RNN Policy 에 관하여 - (1)

Reinforcement Learning 2022. 10. 14. 16:28

강화학습을 여러 문제에 적용하면서 보통은 Policy의 아키텍처를 FC layer나 CNN으로 설정한다.

Partially Observable한 문제를 해결하기 위해 state를 쌓아서 policy input으로 많이 사용하는데 RNN을 사용해서 해결할 수도 있다. Policy에 단지 RNN을 추가했을 뿐인데 전체적인 학습 과정에서 꽤나 변화가 발생한다. 이번 포스팅에서는 RNN Policy의 전반적인 내용을 정리한다.

1. RNN

보통 시퀀스를 처리하는 RNN의 구조는 위 그림과 같다. 원에 해당하는 것은 변수들이고 사각형은 뉴럴네트워크다. RNN은 이전시점의 은닉상태 $h_{t-1}$와 현재 시점의 입력 $x_{t}$을 받아서 $h_{t}$를 출력한다. RNN이 LSTM 인지, GRU 인지에 따라 $h_{t}$읙 구성이 바뀌게 된다. LSTM이면 output, (hidden state, cell state)를 리턴하고, Vanila RNN, GRU면 output, hidden state만을 리턴한다.

$output$의 경우 $(L, N, H_{out})$의 텐서가 출력되며, $h_t$의 경우 $(num\_ layers, N, H_{out})$ 형태의 텐서가 출력된다. 여기서 중요한 것은 RNNCell과 RNN의 차이이다. RNN은 RNNCell을 일반화한 것이다. 여러 개의 RNN Cell을 쌓아서 RNN을 만들 수 있다.

RNN은 $(L, H_{in})$ 또는 $(L, N, H_{in})$ 형태의 텐서를 입력받는데 *시퀀스를 한 번에 입력받는다.* 만약 batched tensor를 처리하고 싶다면 각 모든 시퀀스들을 길이 $L$로 맞춰줘야 한다. RNNCell의 경우 시퀀스 텐서의 한 timestep 값인 $(N, H_{in})$ 텐서를 입력받는다.

의문을 가져볼만 한 것은, output의 경우 hidden state의 값을 순차적으로 시간에 따라 수집한 값들이다. hidden의 경우 마지막 스텝이 끝나고의 hidden state 값인데, 이미 output[-1]을 통해 hidden에 접근할 수 있는데 왜 굳이 리턴을 두 개로 만들었을까?

2. RNN Value, Policy

이제 RNN으로 Value와 Policy를 매개변수화하는 상황을 생각해보자. 환경을 초기화 한다음, 값이 0으로 채워진 init_hidden_state를 만들고 policy에 넣어주면서 rollout을 하면 될 것 같다. 아래 그림에서는 hidden이 드러나게 pesudo code를 작성했지만, 실제 구현할 때는 hidden을 멤버변수로 선언해서 rollout 과정에서 드러나지 않게 할 것이다.
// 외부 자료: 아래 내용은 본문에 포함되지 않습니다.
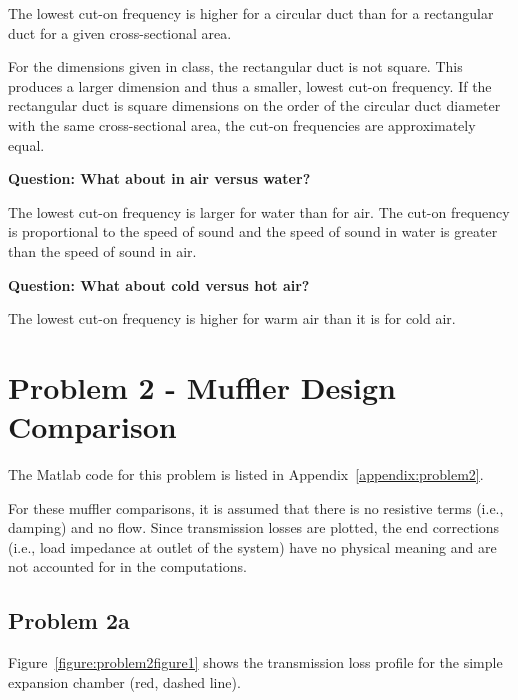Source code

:  The lowest cut-on frequency is higher for a circular duct than for a
 rectangular duct for a given cross-sectional area.

 For the dimensions given in class, the rectangular duct is not square.
 This produces a larger dimension and thus a smaller, lowest cut-on
 frequency.  If the rectangular duct is square dimensions on the order
 of the circular duct diameter with the same cross-sectional area, the
 cut-on frequencies are approximately equal.



\vspace{0.25cm}
\textbf{Question:  What about in air versus water?}

 The lowest cut-on frequency is larger for water than for air.  The cut-on
 frequency is proportional to the speed of sound and the speed of sound in
 water is greater than the speed of sound in air.



\vspace{0.25cm}
\textbf{Question:  What about cold versus hot air?}

 The lowest cut-on frequency is higher for warm air than it is for cold air.









\newpage
\section*{Problem 2 - Muffler Design Comparison}

The Matlab code for this problem is listed in Appendix~\ref{appendix:problem2}.

\vspace{0.25cm}
For these muffler comparisons, it is assumed that there is no resistive terms (i.e., damping) and no flow.  Since transmission losses are plotted, the end corrections (i.e., load impedance at outlet of the system) have no physical meaning and are not accounted for in the computations.


\subsection*{Problem 2a}

Figure~\ref{figure:problem2figure1} shows the transmission loss profile for the simple expansion chamber (red, dashed line).





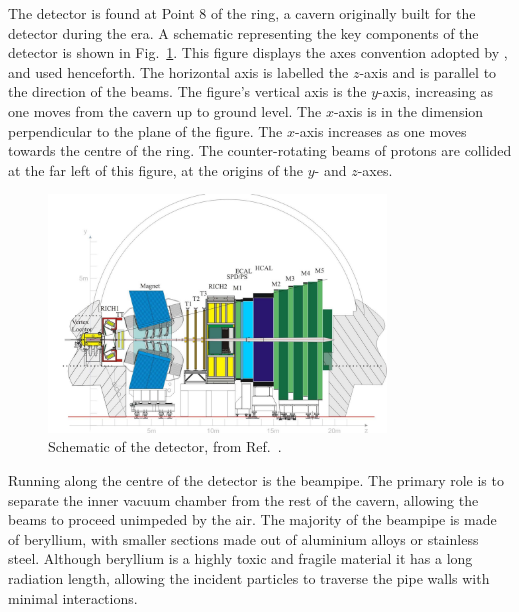 The \lhcb detector is found at Point 8 of the \lhc ring, a cavern originally built for the {\color{Red}\delphi} detector during the \lep era. A schematic representing the key components of the \lhcb detector is shown in Fig.~\ref{fig:Dec_lhcb_Schematic}. This figure displays the axes convention adopted by \lhcb, and used henceforth. The horizontal axis is labelled the $z$-axis and is parallel to the direction of the beams. The figure's vertical axis is the $y$-axis, increasing as one moves from the cavern up to ground level. The $x$-axis is in the dimension perpendicular to the plane of the figure. The $x$-axis increases as one moves towards the centre of the \lhc ring. The counter-rotating beams of protons are collided at the far left of this figure, at the origins of the $y$- and $z$-axes.   

\begin{figure}[!h]
    \centering
    \includegraphics[width=0.8\textwidth]{figs/Detector/LHCb_Detector_Schematic.pdf}
    \caption{Schematic of the \lhcb detector, from Ref.~\cite{Alves:2008zz}.}
    \label{fig:Dec_lhcb_Schematic}   
\end{figure}



Running along the centre of the detector is the \lhcb beampipe. The primary role is to separate the inner vacuum chamber from the rest of the cavern, allowing the beams to proceed unimpeded by the air. The majority of the beampipe is made of beryllium, with smaller sections made out of aluminium alloys or stainless steel. Although beryllium is a highly toxic and fragile material it has a long radiation length, allowing the incident particles to traverse the pipe walls with minimal interactions.  


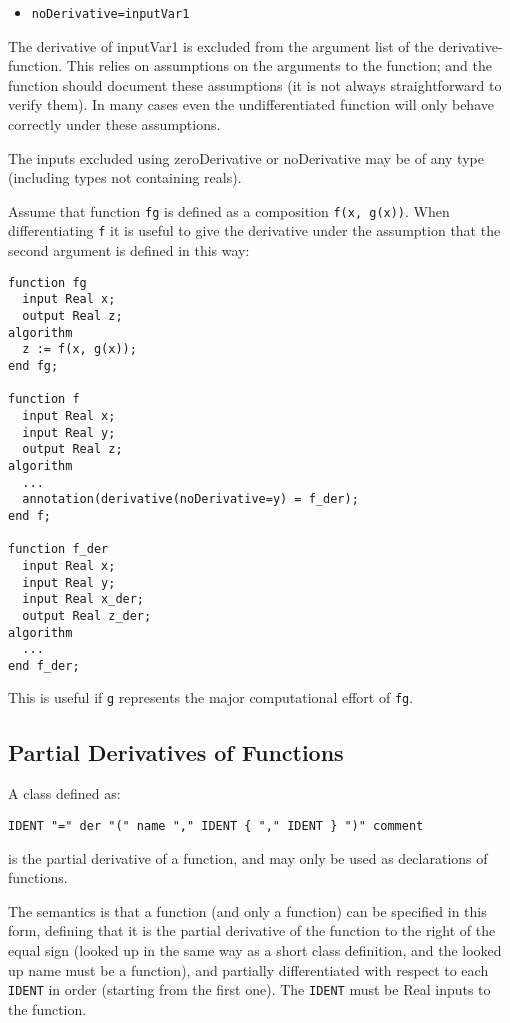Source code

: \begin{itemize}
\item
  \lstinline!noDerivative=inputVar1!
\end{itemize}

The derivative of inputVar1 is excluded from the argument list of the
derivative-function. This relies on assumptions on the arguments to the
function; and the function should document these assumptions (it is not
always straightforward to verify them). In many cases even the
undifferentiated function will only behave correctly under these
assumptions.

The inputs excluded using zeroDerivative or noDerivative may be of any
type (including types not containing reals).

\begin{nonnormative}
Assume that function \lstinline!fg! is defined as a composition \lstinline!f(x, g(x))!.
When differentiating \lstinline!f! it is useful to give the derivative under the
assumption that the second argument is defined in this way:
\begin{lstlisting}[language=modelica]
function fg
  input Real x;
  output Real z;
algorithm
  z := f(x, g(x));
end fg;

function f
  input Real x;
  input Real y;
  output Real z;
algorithm
  ...
  annotation(derivative(noDerivative=y) = f_der);
end f;

function f_der
  input Real x;
  input Real y;
  input Real x_der;
  output Real z_der;
algorithm
  ...
end f_der;
\end{lstlisting}
This is useful if \lstinline!g! represents the major computational
effort of \lstinline!fg!.
\end{nonnormative}

\subsection{Partial Derivatives of Functions}\label{partial-derivatives-of-functions}

A class defined as:
\begin{lstlisting}[language=grammar]
IDENT "=" der "(" name "," IDENT { "," IDENT } ")" comment
\end{lstlisting}
is the partial derivative of a function, and may only be used as
declarations of functions.

The semantics is that a function (and only a function) can be
specified in this form, defining that it is the partial derivative of
the function to the right of the equal sign (looked up in the same way
as a short class definition, and the looked up name must be a function),
and partially differentiated with respect to each \lstinline!IDENT! in order
(starting from the first one). The \lstinline!IDENT! must be Real inputs to the
function.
여기서 문제가 되는 것은 우리는 그림 2처럼 RNNCell이 아닌 RNN을 사용할 것이라는 점이다. 위에서 설명한대로 RNN은 $(L, N, H_{in})$ 형태의 텐서를 입력받는다. 즉, 텐서에 시퀀스 차원이 포함되어야 한다!! 이 때문에 RNNPolicy Class 에서 forward 함수를 만들 때 여러 가지 경우를 고려해야 한다.

우선, training 중과 training이 아닐 때를 구분한다.

training 중에는 (L, N, state_dim)의 텐서가 네트워크의 입력으로 들어온다.
evaluation 중에는 (state_dim) 하나의 텐서가 입력으로 들어온다. (state가 이미지일 수도 있어서 텐서라고 표현했다)

핵심은 if else 문을 활용해서 input의 shape에 따라 경우를 나누어서 처리하는 것이다.

입력이 state 하나만 들어오는 경우 unsqueeze()나 reshape()를 활용해서 (1, 1, state_dim)의 텐서로 만들어준다.
입력이 배치 단위의 시퀀스인 경우 그대로 네트워크를 통과시킨다.

1) LSTM이 전체 네트워크에서 제일 앞단에 위치한 경우

if else 문을 활용해서 input의 shape에 따라 경우를 나누어서 처리한다.

입력이 state 하나만 들어오는 경우 unsqueeze()나 reshape()를 활용해서 (1, 1, state_dim)의 텐서로 만들어준다.
입력이 배치 단위의 시퀀스인 경우 그대로 네트워크를 통과시킨다.

2) 네트워크 앞단에 FC Layer나 Conv Layer가 있어서 중간에 LSTM이 위치한 경우

FC Layer나 통과 시킨 Conv Layer를 통과시킨 값들을 RNN의 input shape에 맞게 reshape해야 한다.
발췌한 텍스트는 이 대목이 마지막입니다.